As it sits, this is a fantastic middle-market example of a big Healey—most are either basket cases or Concours cars. We would rate it as a solid Hagerty Grade 3 example, which we have priced it at, making it an excellent opportunity for affordable ownership within the market segment. It could be used and enjoyed as it sits or taken to the next level. Thanks to being a California car with good bones, it would be a very cost-effective example to do the latter. We would like to find a new owner who is as enthusiastic about it as we are.

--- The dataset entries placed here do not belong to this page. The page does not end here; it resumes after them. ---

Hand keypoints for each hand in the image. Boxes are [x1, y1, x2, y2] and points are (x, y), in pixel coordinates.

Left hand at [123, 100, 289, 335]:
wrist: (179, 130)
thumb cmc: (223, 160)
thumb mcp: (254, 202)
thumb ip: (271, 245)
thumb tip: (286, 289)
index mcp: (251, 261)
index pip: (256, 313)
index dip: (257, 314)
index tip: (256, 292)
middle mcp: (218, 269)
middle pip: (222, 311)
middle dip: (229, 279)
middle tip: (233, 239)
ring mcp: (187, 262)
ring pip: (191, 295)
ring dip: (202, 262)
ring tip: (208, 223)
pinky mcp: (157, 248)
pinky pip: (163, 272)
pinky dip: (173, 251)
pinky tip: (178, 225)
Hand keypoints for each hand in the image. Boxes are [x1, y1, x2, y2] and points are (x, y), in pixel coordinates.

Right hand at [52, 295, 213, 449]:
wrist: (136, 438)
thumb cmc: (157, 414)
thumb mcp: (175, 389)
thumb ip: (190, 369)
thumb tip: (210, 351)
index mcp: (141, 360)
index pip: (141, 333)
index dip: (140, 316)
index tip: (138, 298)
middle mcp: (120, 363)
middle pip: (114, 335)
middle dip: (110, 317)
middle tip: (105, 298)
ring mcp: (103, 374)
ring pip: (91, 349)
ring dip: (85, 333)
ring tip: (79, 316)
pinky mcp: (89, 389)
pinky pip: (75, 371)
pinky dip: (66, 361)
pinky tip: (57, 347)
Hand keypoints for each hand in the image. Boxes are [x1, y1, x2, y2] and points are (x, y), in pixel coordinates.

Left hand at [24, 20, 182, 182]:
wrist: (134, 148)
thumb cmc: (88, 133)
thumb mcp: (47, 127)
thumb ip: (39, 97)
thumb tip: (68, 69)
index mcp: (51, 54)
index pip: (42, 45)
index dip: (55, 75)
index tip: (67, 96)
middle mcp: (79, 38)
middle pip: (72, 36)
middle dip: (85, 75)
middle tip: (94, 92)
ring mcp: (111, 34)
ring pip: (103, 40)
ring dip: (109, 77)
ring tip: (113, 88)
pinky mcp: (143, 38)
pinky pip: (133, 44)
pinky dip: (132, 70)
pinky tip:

1960 Austin Healey 3000 BT7 Mk1 2+2 exterior photo

The light blue paint presents fantastically; it was a high-quality paint job when repainted. The pictures show the car originally being white, but the entire shell was done, including the engine bay, trunk, and passenger compartment interior. There are typical imperfections expected of an older restoration, but they are few and far between. The paint meter (and knuckle test) show some filler in the lower portions of the doors and areas ahead of the rear wheels. As mentioned above, the frame and floor pans are original, except for the trunk floor. The right frame outrigger has a dent it in (pictures are on our website if you read this elsewhere), but it is not compromised. All trim and chrome work is in good condition, with only minor pitting in places. The rubber gasket where the filler tube meets the body has visible dry-rot. The windshield glass has moderate pitting and a large pit in the lower right-hand corner, but it is crack-free. The wheels are straight and true and are wrapped in Yokohama classic tires with good tread remaining but older DOT dates.


 interior photo

The interior is also in excellent shape commiserate with the exterior. The carpet is in fair condition, but a replacement set of blue carpet is included in the sale. The dashboard has been replaced with a later-style wood dashboard using all of the original switchgear and gauges. Overall, it presents wonderfully, and everything works except some warning lights, which Ted notes due to the dashboard’s thickness in his inspection. The steering wheel is very nice and is clocked correctly; the turn signal switch does not always reset with the steering wheel. The seat vinyl is in good shape, with the only imperfection being slight wear on the outer driver’s bolster from contact with the door. The door cards are excellent and offer ample storage. The early Mk1’s window-less doors have come into fashion due to the weight savings, lack of rattles, and extra storage. The rear seats are in excellent shape, but the seat bottoms are held in place with baling wire (seen in the lift shots). The spare tire is present in the trunk, and the carpet is good. The tonneau cover is in excellent shape; the top and windows are included and are in fair condition. A CD with the shop manual, pictures of the restoration, and receipts from the current owner dating back to the mid-2000s are included in the sale, along with the inspection from Ax and Allies.


 engine photo

The inspection from Ax and Allies has in-depth notes and is available via email and included with the records; it is worth a read. The engine starts on command and settles into a nice idle once it warms up. It pulls wonderfully strong with a throaty, deep exhaust note. You don’t drive this car without garnering attention, and it has the sounds to match. It blows a little smoke on startup but is nothing that needs immediate attention. It shifts crisply and smoothly with only the second gear synchros occasionally barking until you learn the car. The overdrive engages smoothly as well and makes highway speeds civilized. There are some typical oil leaks and seeps, with the worst being from underneath the gearbox area. The suspension is functional and compliant. The brakes are strong, but one of the front calipers can be a little sticky. Ted notes this in his inspection and recommends periodic cleaning. The battery should be kept on a tender or the kill switch activated for prolonged sits. As with any British car, it will have continued needs, but the big Healeys were some of the more reliable vehicles of the period.